With the emotion, the statements and the powerful performances it seems only right that Spike Lee can be found in the directors chair, it feels like a story only he could make and a message only his brilliant and original style could tell. What I’ve always loved about Lee other than his originality and fresh new ideas is his love for cinema and it’s been evident ever since his 1989 masterpiece, Do The Right Thing, in which he pays homage to Charles Laughton’s The Night of the Hunter. Here, in Da 5 Bloods, Lee pays homage to films such as Apocalypse Now and The Treasure of the Sierra Madre, which the film not only has a direct quote from but feels like it’s linked in lineage, as if passed down from generation to generation and found its way into Lee’s film. It’s moments like this that let movie fans enjoy Spike Lee’s work on another level and if it’s just excitement you want then the film delivers in both tension and action set pieces.
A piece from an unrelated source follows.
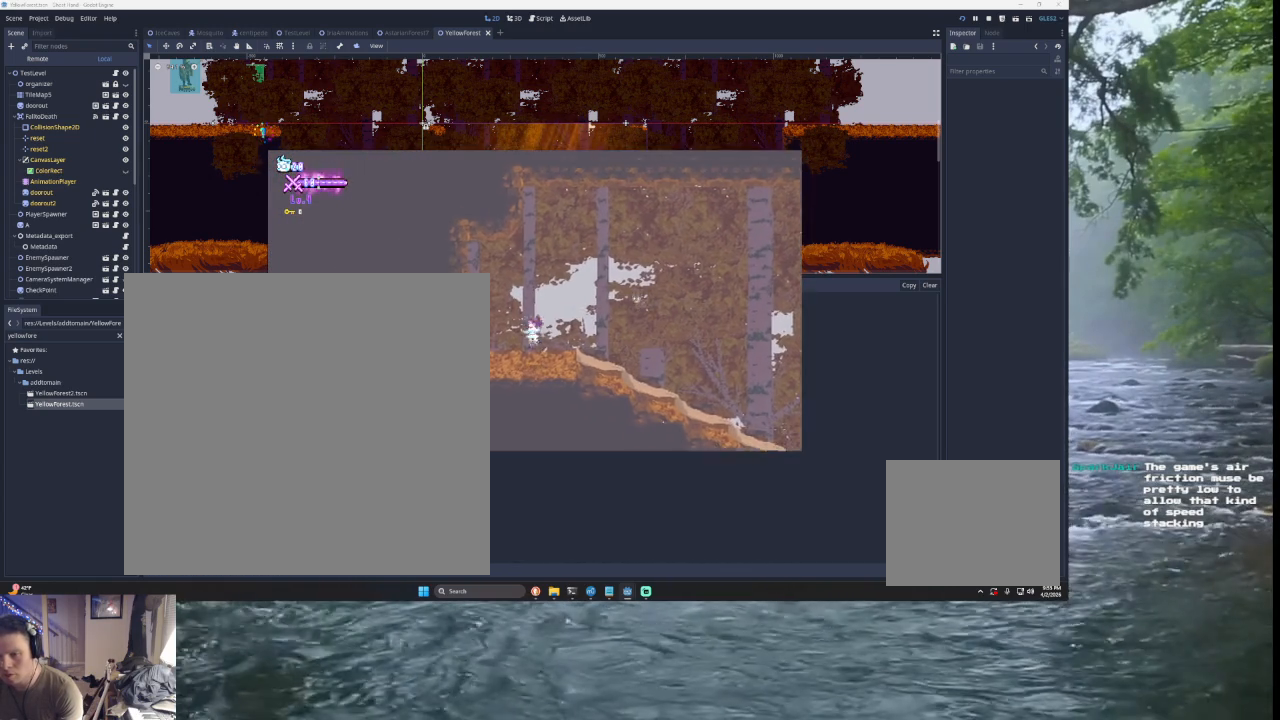
{"buttons": [], "left_stick": "right", "right_stick": "center", "events": [[33, "left_stick", "left"], [233, "TRIANGLE", "down"], [400, "left_stick", "center"], [433, "TRIANGLE", "up"], [500, "left_stick", "right"]]}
Spike Lee has taken the Vietnam war film and added the black experience that has surprisingly never been seen before. After all, it was their sacrifice, their lives put on the line as many didn’t have the the recourses to avoid getting drafted, and when they were there they were sent straight to the front lines. Their lives were being oppressed back in their home country and yet they were sent to fight and die against an equally oppressed group of people and it’s here that Lee’s film hits hard. It introduces us to a history we have been sheltered from, and from American history that is written with the blood of black men, women and children, a history that needs to be taught and heard. Spike Lee has created one of his best ever films, while talking directly to the past and present of not only America but of the world, Da 5 Bloods is not only a great film but an important one, now more than ever.

***** 5/5

Da 5 Bloods is available on Netflix now.